╭──

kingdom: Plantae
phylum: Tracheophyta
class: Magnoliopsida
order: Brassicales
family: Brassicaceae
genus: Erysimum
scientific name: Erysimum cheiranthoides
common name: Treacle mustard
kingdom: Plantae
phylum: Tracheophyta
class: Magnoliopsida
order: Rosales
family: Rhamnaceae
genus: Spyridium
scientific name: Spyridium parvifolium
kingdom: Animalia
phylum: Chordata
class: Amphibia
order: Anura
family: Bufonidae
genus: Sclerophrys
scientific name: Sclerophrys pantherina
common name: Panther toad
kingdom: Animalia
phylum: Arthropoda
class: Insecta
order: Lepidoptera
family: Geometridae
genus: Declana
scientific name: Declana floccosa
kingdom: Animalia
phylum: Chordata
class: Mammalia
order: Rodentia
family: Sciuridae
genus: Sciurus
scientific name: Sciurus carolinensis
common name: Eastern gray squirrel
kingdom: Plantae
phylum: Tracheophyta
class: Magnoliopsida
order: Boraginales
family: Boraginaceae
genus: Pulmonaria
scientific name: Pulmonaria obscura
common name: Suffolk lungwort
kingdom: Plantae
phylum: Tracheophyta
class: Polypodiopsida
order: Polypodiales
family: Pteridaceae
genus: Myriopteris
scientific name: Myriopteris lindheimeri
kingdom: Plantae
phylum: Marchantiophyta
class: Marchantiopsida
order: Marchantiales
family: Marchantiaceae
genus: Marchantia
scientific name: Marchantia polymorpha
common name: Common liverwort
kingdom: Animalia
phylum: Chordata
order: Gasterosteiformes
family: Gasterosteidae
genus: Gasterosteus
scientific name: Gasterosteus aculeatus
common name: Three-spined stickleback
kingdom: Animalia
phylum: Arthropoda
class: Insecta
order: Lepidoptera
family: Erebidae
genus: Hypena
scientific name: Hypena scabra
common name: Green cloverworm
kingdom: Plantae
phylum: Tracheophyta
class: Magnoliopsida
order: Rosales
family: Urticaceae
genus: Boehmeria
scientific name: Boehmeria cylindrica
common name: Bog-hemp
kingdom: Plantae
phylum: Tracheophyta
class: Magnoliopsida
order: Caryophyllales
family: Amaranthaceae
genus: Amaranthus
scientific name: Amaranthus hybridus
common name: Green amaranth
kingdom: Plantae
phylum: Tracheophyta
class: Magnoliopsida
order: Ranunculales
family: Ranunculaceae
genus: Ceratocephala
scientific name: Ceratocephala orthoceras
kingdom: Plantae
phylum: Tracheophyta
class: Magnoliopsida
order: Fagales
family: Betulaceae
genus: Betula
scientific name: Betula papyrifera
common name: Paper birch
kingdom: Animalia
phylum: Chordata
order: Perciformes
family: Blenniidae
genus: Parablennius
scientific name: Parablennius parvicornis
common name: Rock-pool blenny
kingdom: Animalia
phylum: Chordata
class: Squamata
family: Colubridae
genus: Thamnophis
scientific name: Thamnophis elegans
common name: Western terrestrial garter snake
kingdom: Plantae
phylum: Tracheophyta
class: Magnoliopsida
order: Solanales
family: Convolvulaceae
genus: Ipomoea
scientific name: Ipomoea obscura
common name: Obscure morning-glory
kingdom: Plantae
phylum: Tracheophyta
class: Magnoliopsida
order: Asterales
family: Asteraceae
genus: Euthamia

╰──

Copy out every line of the items above without changing a word or letter.

Correct output.
kingdom: Plantae
phylum: Tracheophyta
class: Magnoliopsida
order: Brassicales
family: Brassicaceae
genus: Erysimum
scientific name: Erysimum cheiranthoides
common name: Treacle mustard
kingdom: Plantae
phylum: Tracheophyta
class: Magnoliopsida
order: Rosales
family: Rhamnaceae
genus: Spyridium
scientific name: Spyridium parvifolium
kingdom: Animalia
phylum: Chordata
class: Amphibia
order: Anura
family: Bufonidae
genus: Sclerophrys
scientific name: Sclerophrys pantherina
common name: Panther toad
kingdom: Animalia
phylum: Arthropoda
class: Insecta
order: Lepidoptera
family: Geometridae
genus: Declana
scientific name: Declana floccosa
kingdom: Animalia
phylum: Chordata
class: Mammalia
order: Rodentia
family: Sciuridae
genus: Sciurus
scientific name: Sciurus carolinensis
common name: Eastern gray squirrel
kingdom: Plantae
phylum: Tracheophyta
class: Magnoliopsida
order: Boraginales
family: Boraginaceae
genus: Pulmonaria
scientific name: Pulmonaria obscura
common name: Suffolk lungwort
kingdom: Plantae
phylum: Tracheophyta
class: Polypodiopsida
order: Polypodiales
family: Pteridaceae
genus: Myriopteris
scientific name: Myriopteris lindheimeri
kingdom: Plantae
phylum: Marchantiophyta
class: Marchantiopsida
order: Marchantiales
family: Marchantiaceae
genus: Marchantia
scientific name: Marchantia polymorpha
common name: Common liverwort
kingdom: Animalia
phylum: Chordata
order: Gasterosteiformes
family: Gasterosteidae
genus: Gasterosteus
scientific name: Gasterosteus aculeatus
common name: Three-spined stickleback
kingdom: Animalia
phylum: Arthropoda
class: Insecta
order: Lepidoptera
family: Erebidae
genus: Hypena
scientific name: Hypena scabra
common name: Green cloverworm
kingdom: Plantae
phylum: Tracheophyta
class: Magnoliopsida
order: Rosales
family: Urticaceae
genus: Boehmeria
scientific name: Boehmeria cylindrica
common name: Bog-hemp
kingdom: Plantae
phylum: Tracheophyta
class: Magnoliopsida
order: Caryophyllales
family: Amaranthaceae
genus: Amaranthus
scientific name: Amaranthus hybridus
common name: Green amaranth
kingdom: Plantae
phylum: Tracheophyta
class: Magnoliopsida
order: Ranunculales
family: Ranunculaceae
genus: Ceratocephala
scientific name: Ceratocephala orthoceras
kingdom: Plantae
phylum: Tracheophyta
class: Magnoliopsida
order: Fagales
family: Betulaceae
genus: Betula
scientific name: Betula papyrifera
common name: Paper birch
kingdom: Animalia
phylum: Chordata
order: Perciformes
family: Blenniidae
genus: Parablennius
scientific name: Parablennius parvicornis
common name: Rock-pool blenny
kingdom: Animalia
phylum: Chordata
class: Squamata
family: Colubridae
genus: Thamnophis
scientific name: Thamnophis elegans
common name: Western terrestrial garter snake
kingdom: Plantae
phylum: Tracheophyta
class: Magnoliopsida
order: Solanales
family: Convolvulaceae
genus: Ipomoea
scientific name: Ipomoea obscura
common name: Obscure morning-glory
kingdom: Plantae
phylum: Tracheophyta
class: Magnoliopsida
order: Asterales
family: Asteraceae
genus: Euthamia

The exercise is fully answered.